Publication

Optimization of robust loss functions for weakly-labeled image taxonomies: An ImageNet case study

Conference Article

Conference

International Conference on Energy Minimization Methods in Computer Vision and Pattern Recognition (EMMCVPR)

Edition

8th

Pages

355-368

Doc link

http://dx.doi.org/10.1007/978-3-642-23094-3_26

File

Download the digital copy of the doc pdf document

Abstract

The recently proposed ImageNet dataset consists of several million images, each annotated with a single object category. However, these annotations may be imperfect, in the sense that many images contain multiple objects belonging to the label vocabulary. In other words, we have a multi-label problem but the annotations include only a single label (and not necessarily the most prominent). Such a setting motivates the use of a robust evaluation measure, which allows for a limited number of labels to be predicted and, as long as one of the predicted labels is correct, the overall prediction should be considered correct.
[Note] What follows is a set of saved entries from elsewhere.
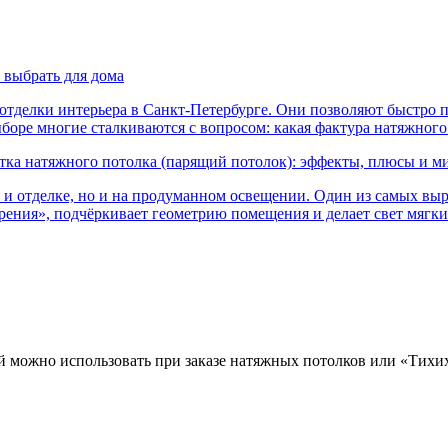
 выбрать для дома
тделки интерьера в Санкт-Петербурге. Они позволяют быстро п
ыборе многие сталкиваются с вопросом: какая фактура натяжног
тка натяжного потолка (парящий потолок): эффекты, плюсы и м
и и отделке, но и на продуманном освещении. Один из самых в
арения», подчёркивает геометрию помещения и делает свет мягк
 можно использовать при заказе натяжных потолков или «Тихих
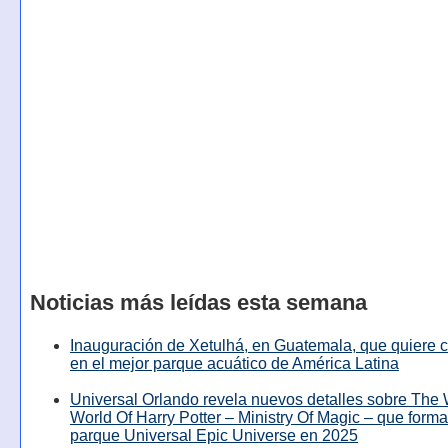
Noticias más leídas esta semana
Inauguración de Xetulhá, en Guatemala, que quiere c
en el mejor parque acuático de América Latina
Universal Orlando revela nuevos detalles sobre The
World Of Harry Potter – Ministry Of Magic – que forma
parque Universal Epic Universe en 2025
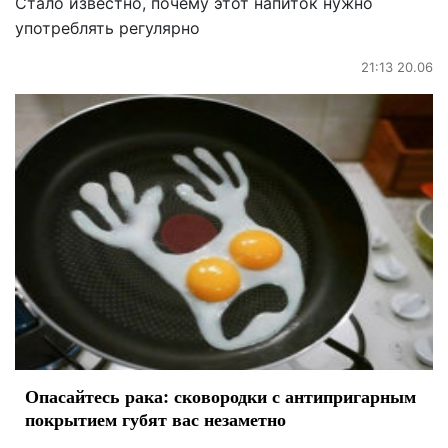
Стало известно, почему этот напиток нужно
употреблять регулярно
21:13 20.06
Опасайтесь рака: сковородки с антипригарным
покрытием губят вас незаметно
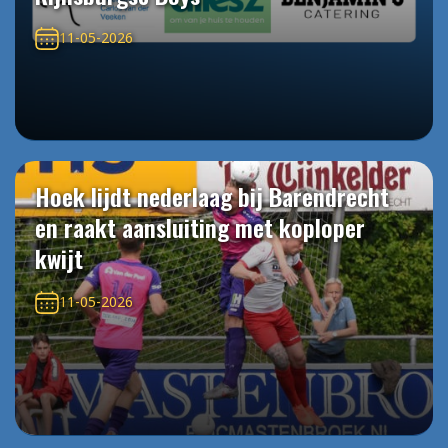
11-05-2026
Hoek lijdt nederlaag bij Barendrecht
en raakt aansluiting met koploper
kwijt
11-05-2026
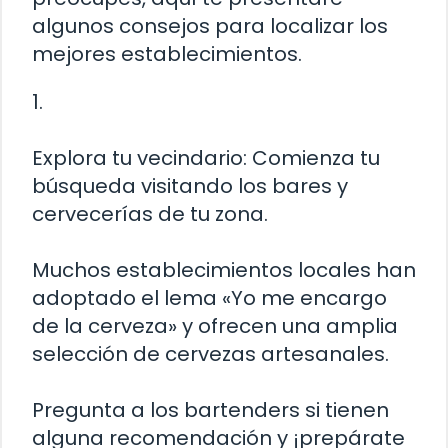
algunos consejos para localizar los
mejores establecimientos.
1.
Explora tu vecindario: Comienza tu
búsqueda visitando los bares y
cervecerías de tu zona.
Muchos establecimientos locales han
adoptado el lema «Yo me encargo
de la cerveza» y ofrecen una amplia
selección de cervezas artesanales.
Pregunta a los bartenders si tienen
alguna recomendación y ¡prepárate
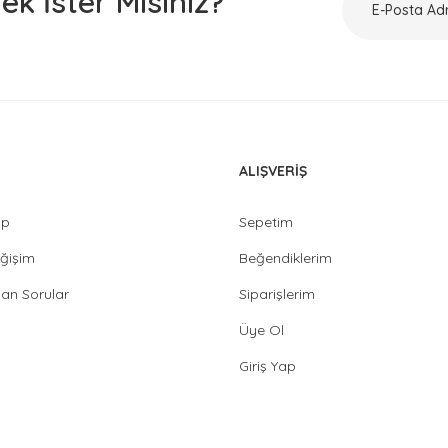
k İster Misiniz?
ALIŞVERİŞ
ip
Sepetim
ğişim
Beğendiklerim
lan Sorular
Siparişlerim
Üye Ol
Giriş Yap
This is indeed the type of evaluation measure used to assess algorithm performance in a recent competition on ImageNet data. Optimizing such types of performance measures presents several hurdles even with existing structured output learning methods. Indeed, many of the current state-of-the-art methods optimize the prediction of only a single output label, ignoring this ‘structure’ altogether. In this paper, we show how to directly optimize continuous surrogates of such performance measures using structured output learning techniques with latent variables. We use the output of existing binary classifiers as input features in a new learning stage which optimizes the structured loss corresponding to the robust performance measure. We present empirical evidence that this allows us to ‘boost’ the performance of existing binary classifiers which are the state-of-the-art for the task of object classification in ImageNet.

Categories

image classification.

Author keywords

imagenet, image annotation

Scientific reference

J.J. McAuley, A. Ramisa and T.S. Caetano. Optimization of robust loss functions for weakly-labeled image taxonomies: An ImageNet case study, 8th International Conference on Energy Minimization Methods in Computer Vision and Pattern Recognition, 2011, St. Petersburg, Russia, in Energy Minimization Methods in Computer Vision and Pattern Recognition, Vol 6819 of Lecture Notes in Computer Science, pp. 355-368, 2011, Springer.